Darwin plugin-evolution loop — plan

docs/darwin-plugins/PLAN.md

3.14.42.3 KB
Original Source

Darwin plugin-evolution loop — plan

Branch: darwin/plugin-evolution-2026-06-26 Started: 2026-06-26 Predecessor: darwin/capability-evolution-2026-06-26 (30 ticks, 4 dims improved, 1 proven SOTA)

Goal

Deep concurrent review of ALL 34 ruflo plugins + their commands/agents/skills. Each /loop 5m tick fans out across every plugin in parallel via Workflow, applies ONE optimization per plugin, runs the plugin's smoke contract, records the delta.

Per-tick contract (per plugin, runs in parallel)

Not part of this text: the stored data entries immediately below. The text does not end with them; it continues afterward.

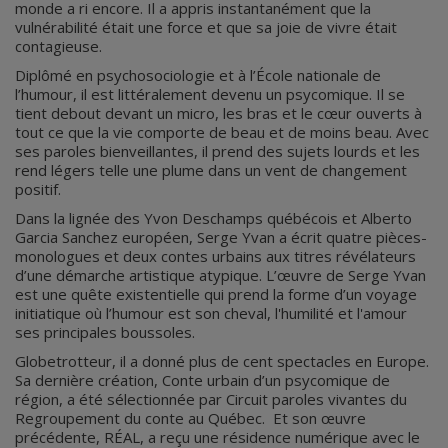
monde a ri encore. Il a appris instantanément que la
vulnérabilité était une force et que sa joie de vivre était
contagieuse.
Diplômé en psychosociologie et à l’École nationale de
l’humour, il est littéralement devenu un psycomique. Il se
tient debout devant un micro, les bras et le cœur ouverts à
tout ce que la vie comporte de beau et de moins beau. Avec
ses paroles bienveillantes, il prend des sujets lourds et les
rend légers telle une plume dans un vent de changement
positif.
Dans la lignée des Yvon Deschamps québécois et Alberto
Garcia Sanchez européen, Serge Yvan a écrit quatre pièces-
monologues et deux contes urbains aux titres révélateurs
d’une démarche artistique atypique. L’œuvre de Serge Yvan
est une quête existentielle qui prend la forme d’un voyage
initiatique où l’humour est son cheval, l'humilité et l'amour
ses principales boussoles.
Globetrotteur, il a donné plus de cent spectacles en Europe.
Sa dernière création, Conte urbain d’un psycomique de
région, a été sélectionnée par Circuit paroles vivantes du
Regroupement du conte au Québec. Et son œuvre
précédente, RÉAL, a reçu une résidence numérique avec le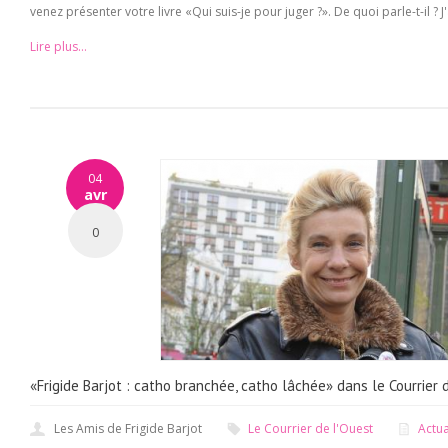
venez présenter votre livre «Qui suis-je pour juger ?». De quoi parle-t-il ? J'a
Lire plus...
04
avr
0
«Frigide Barjot : catho branchée, catho lâchée» dans le Courrier 
Les Amis de Frigide Barjot
Le Courrier de l'Ouest
Actua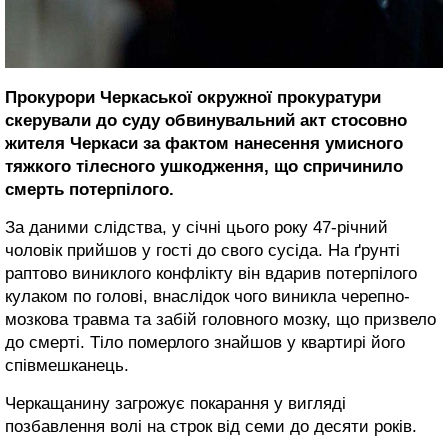
Прокурори Черкаської окружної прокуратури
скерували до суду обвинувальний акт стосовно
жителя Черкаси за фактом нанесення умисного
тяжкого тілесного ушкодження, що спричинило
смерть потерпілого.
За даними слідства, у січні цього року 47-річний
чоловік прийшов у гості до свого сусіда. На ґрунті
раптово виниклого конфлікту він вдарив потерпілого
кулаком по голові, внаслідок чого виникла черепно-
мозкова травма та забій головного мозку, що призвело
до смерті. Тіло померлого знайшов у квартирі його
співмешканець.
Черкащанину загрожує покарання у вигляді
позбавлення волі на строк від семи до десяти років.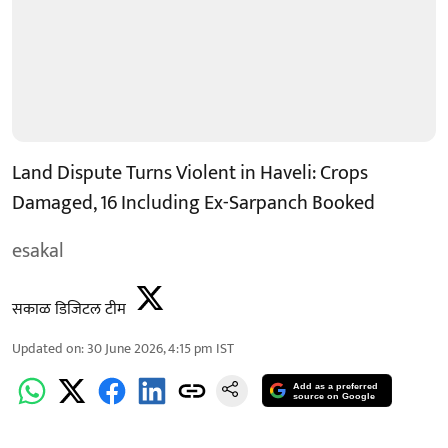
Land Dispute Turns Violent in Haveli: Crops
Damaged, 16 Including Ex-Sarpanch Booked
esakal
सकाळ डिजिटल टीम
Updated on
:
30 June 2026, 4:15 pm
IST
Add as a preferred
source on Google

  1. Read plugin's SKILL.md / agents/ / commands/ / scripts/ contents.
  2. Identify ONE small improvement (clearer description, tighter validation, missing edge-case test, dead-code removal, broken example, regex bug).
  3. Apply the change as a focused edit (≤30 lines).
  4. Run the plugin's smoke contract: bash plugins/<plugin>/scripts/smoke.sh (if smoke.sh exists; else node plugins/<plugin>/scripts/test-mcp-tools.mjs etc.)
  5. Compare pass/fail counts to prior tick. Improvement = more tests pass OR same passes + meaningful code improvement (eg. cleaner regex, better error message).
  6. Append one JSONL line per plugin to docs/darwin-plugins/log.jsonl.
  7. Aggregate per-tick summary: {iter, ts, pluginsImproved, pluginsRegressed, pluginsUnchanged, pluginsFailed}.

Halt conditions

  • 3 consecutive ticks where pluginsImproved=0 across all plugins → halt
  • 7-day cron TTL (auto)
  • Explicit CronDelete <id> from user

Budget (per tick)

  • 34 plugins × $0.15 budget each = $5 per tick if all run
  • Wall budget: 4 minutes (give Workflow 1m buffer)
  • Total session estimate: ~$30-60 over 6-12 useful ticks before plateau

Dimensions tracked per plugin

  • smoke pass rate
  • ADR-112 compliance (Use-when guidance in MCP tool descriptions)
  • Docstring quality
  • Test coverage (count of test files / scripts)
  • README freshness (last-updated date vs current)

Concurrency

Each tick uses Workflow tool with pipeline() over the plugin list. Each plugin's slot:

  • spawns its own claude -p --max-budget-usd 0.15 --model haiku
  • reads its directory
  • applies + commits ONE focused change
  • runs its smoke (if present)
  • returns {plugin, change, smokeDelta, action}

Workflow worktree isolation: NOT needed — plugins are in separate dirs and edits don't conflict. Save the worktree cost.